TEXTO DE ORIGEN:
********
Conservadores y liberales solo tendrían que
seguirle los pasos a Adolfo Suárez, que entendió en 1977 que sin la
legalización del PCE no era viable una democracia parlamentaria de tipo
occidental, y menos aún el demos constitucional que tocaba construir y
que toca reconstruir ahora. Antes que insistir en la expulsión de las
izquierdas estigmatizándolas de "radicales" –el radicalismo afecta hoy
más bien a la ortodoxia neoliberal– la aportación de los conservadores a
la refundación del demos común debía ser el arrinconamiento del
golpismo ideológico de la ultraderecha, así como el rescate de las
tradiciones del humanismo cristiano en beneficio del conjunto del país.
También
los liberales tienen que mover ficha redescubriendo su propia tradición
humanista –por ejemplo a John Rawls y J. M. Keynes– antes que insistir
en el ultraliberalismo antihumanista de Von Hayek o Milton Friedman que,
por lo demás, no ofrece solución alguna a los problemas globales que se
han agudizado tras las crisis de 2008 y del COVID.
Como ha demostrado
Thomas Picketty, no hay posibilidad de crear un demos democrático, un
orden civilizado y un espacio de identidad compartida sin hablar de
solidaridad no solo entre territorios, como conceden al menos
formalmente los liberales españoles –no siempre los conservadores– sino
también entre clases y grupos sociales.
********
REGISTROS PROPORCIONADOS:

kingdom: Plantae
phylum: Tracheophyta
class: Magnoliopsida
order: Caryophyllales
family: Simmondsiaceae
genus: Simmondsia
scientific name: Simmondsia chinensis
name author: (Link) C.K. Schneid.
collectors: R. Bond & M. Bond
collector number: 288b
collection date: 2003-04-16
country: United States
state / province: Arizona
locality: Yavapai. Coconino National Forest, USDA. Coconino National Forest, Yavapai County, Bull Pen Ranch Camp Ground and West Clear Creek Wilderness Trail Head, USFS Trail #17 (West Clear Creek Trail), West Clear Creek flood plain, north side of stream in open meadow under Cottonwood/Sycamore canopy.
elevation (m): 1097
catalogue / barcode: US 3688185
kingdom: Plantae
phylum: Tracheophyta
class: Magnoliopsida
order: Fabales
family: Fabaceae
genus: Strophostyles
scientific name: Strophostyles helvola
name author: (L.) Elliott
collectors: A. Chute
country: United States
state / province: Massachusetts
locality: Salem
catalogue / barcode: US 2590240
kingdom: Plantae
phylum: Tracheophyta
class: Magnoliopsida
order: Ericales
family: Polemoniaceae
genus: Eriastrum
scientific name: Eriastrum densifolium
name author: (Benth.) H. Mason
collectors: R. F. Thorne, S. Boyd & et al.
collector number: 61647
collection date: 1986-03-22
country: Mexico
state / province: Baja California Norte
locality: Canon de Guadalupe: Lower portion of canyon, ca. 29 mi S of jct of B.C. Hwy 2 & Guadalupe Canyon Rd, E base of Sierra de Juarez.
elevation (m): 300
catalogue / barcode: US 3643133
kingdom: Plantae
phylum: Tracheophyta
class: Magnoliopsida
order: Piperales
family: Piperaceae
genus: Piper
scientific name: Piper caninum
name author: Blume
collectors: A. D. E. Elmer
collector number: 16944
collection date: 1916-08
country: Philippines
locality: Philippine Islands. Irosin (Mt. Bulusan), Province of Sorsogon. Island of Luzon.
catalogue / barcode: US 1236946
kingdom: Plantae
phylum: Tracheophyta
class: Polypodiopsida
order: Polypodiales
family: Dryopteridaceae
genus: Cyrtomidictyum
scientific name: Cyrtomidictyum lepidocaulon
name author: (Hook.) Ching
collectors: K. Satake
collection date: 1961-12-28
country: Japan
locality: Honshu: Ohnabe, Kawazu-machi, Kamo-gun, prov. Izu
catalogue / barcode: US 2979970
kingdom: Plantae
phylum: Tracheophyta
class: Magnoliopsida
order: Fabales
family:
********
TAREA A REALIZAR: Transcribe el pasaje del texto sobre la refundación del demos común que empieza en "Conservadores y liberales" y termina en "conjunto del país.".

SOLUCIÓN DEL EJERCICIO:
Conservadores y liberales solo tendrían que
seguirle los pasos a Adolfo Suárez, que entendió en 1977 que sin la
legalización del PCE no era viable una democracia parlamentaria de tipo
occidental, y menos aún el demos constitucional que tocaba construir y
que toca reconstruir ahora. Antes que insistir en la expulsión de las
izquierdas estigmatizándolas de "radicales" –el radicalismo afecta hoy
más bien a la ortodoxia neoliberal– la aportación de los conservadores a
la refundación del demos común debía ser el arrinconamiento del
golpismo ideológico de la ultraderecha, así como el rescate de las
tradiciones del humanismo cristiano en beneficio del conjunto del país.